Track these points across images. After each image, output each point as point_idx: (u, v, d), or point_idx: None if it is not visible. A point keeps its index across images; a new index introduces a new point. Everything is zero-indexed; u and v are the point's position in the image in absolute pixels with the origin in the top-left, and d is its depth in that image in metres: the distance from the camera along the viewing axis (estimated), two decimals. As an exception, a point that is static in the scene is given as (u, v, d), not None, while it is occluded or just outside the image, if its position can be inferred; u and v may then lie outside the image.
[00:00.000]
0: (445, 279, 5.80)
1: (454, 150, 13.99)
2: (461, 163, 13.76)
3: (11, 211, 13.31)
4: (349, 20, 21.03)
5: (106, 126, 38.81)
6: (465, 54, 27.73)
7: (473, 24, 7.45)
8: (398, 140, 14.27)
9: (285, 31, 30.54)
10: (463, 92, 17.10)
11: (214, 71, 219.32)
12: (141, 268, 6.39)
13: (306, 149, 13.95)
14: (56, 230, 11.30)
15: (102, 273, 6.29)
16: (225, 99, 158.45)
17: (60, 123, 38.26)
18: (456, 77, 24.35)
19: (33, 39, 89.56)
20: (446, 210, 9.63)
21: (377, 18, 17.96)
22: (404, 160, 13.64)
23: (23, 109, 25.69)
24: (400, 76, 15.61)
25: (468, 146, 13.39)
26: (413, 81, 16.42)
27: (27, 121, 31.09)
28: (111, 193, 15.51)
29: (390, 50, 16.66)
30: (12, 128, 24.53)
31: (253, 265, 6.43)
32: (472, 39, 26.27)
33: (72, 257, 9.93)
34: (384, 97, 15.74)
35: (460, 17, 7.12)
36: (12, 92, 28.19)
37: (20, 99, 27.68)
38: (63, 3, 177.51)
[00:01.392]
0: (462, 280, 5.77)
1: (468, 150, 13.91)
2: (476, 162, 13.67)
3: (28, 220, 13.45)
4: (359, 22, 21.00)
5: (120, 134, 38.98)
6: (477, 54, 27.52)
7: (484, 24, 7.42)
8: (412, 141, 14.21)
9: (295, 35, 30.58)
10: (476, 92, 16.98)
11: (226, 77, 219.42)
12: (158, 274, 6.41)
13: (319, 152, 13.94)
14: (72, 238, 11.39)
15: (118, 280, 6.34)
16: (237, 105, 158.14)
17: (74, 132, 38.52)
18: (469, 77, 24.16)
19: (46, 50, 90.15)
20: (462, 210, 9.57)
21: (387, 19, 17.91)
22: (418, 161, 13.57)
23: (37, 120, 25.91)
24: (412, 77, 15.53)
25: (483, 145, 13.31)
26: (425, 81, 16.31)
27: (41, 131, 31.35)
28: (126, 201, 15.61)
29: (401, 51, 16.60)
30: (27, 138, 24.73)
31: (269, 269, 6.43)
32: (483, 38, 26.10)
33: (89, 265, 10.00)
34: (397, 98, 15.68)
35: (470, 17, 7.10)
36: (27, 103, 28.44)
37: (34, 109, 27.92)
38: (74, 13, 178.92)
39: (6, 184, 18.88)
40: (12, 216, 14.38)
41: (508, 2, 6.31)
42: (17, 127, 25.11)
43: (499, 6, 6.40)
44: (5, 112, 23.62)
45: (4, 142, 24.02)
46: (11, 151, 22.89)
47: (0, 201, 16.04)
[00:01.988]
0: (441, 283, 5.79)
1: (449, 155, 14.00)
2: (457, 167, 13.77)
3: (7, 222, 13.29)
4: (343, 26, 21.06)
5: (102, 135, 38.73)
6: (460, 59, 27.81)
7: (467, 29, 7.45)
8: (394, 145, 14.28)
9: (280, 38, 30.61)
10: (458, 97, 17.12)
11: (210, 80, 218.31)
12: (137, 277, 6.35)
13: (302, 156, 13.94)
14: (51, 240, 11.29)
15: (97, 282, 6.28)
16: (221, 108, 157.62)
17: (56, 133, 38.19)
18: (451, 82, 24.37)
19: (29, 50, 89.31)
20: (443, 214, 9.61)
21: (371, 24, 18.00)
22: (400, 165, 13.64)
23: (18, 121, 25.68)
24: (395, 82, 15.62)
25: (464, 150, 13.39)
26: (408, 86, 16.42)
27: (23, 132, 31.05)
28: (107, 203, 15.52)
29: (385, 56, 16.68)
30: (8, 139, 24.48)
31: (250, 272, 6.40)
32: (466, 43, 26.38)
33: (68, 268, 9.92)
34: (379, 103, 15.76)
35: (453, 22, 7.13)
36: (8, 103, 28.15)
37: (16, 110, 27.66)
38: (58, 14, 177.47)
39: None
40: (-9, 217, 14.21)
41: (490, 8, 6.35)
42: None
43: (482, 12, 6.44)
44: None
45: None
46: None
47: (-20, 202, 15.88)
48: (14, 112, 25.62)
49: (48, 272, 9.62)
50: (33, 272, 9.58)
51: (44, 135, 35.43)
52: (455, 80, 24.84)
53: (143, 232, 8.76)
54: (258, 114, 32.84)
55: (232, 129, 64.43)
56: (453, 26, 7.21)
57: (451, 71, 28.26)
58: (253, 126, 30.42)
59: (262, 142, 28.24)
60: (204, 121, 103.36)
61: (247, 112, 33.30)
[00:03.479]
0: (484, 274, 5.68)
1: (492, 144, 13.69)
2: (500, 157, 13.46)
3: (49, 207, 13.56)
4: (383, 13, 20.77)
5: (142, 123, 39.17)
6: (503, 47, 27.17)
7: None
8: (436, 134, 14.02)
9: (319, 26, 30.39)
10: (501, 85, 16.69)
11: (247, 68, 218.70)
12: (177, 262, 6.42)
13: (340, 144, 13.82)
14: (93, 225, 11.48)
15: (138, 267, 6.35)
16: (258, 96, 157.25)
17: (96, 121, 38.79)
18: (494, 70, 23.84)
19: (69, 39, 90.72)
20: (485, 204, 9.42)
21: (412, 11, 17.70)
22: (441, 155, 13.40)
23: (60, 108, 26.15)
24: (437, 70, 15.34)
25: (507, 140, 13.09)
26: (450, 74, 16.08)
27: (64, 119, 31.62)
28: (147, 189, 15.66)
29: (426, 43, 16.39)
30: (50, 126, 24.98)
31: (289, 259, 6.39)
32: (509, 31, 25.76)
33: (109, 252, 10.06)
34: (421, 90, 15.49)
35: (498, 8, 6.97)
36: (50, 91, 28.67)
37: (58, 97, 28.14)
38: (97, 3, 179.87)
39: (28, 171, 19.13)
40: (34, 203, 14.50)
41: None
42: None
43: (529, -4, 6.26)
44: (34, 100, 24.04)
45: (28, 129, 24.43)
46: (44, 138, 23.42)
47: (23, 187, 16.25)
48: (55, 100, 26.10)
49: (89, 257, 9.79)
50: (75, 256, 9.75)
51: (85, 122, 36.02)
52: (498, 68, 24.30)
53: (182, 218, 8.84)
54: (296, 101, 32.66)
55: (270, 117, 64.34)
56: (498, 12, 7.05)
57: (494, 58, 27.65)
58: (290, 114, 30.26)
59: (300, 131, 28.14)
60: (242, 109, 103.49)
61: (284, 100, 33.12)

* * * * * * *

Copy out, word for word, the part of the entries above that begins at the line with "22: (404, 160, 13.64)" and ends at the line with "35: (460, 17, 7.12)", including both.

22: (404, 160, 13.64)
23: (23, 109, 25.69)
24: (400, 76, 15.61)
25: (468, 146, 13.39)
26: (413, 81, 16.42)
27: (27, 121, 31.09)
28: (111, 193, 15.51)
29: (390, 50, 16.66)
30: (12, 128, 24.53)
31: (253, 265, 6.43)
32: (472, 39, 26.27)
33: (72, 257, 9.93)
34: (384, 97, 15.74)
35: (460, 17, 7.12)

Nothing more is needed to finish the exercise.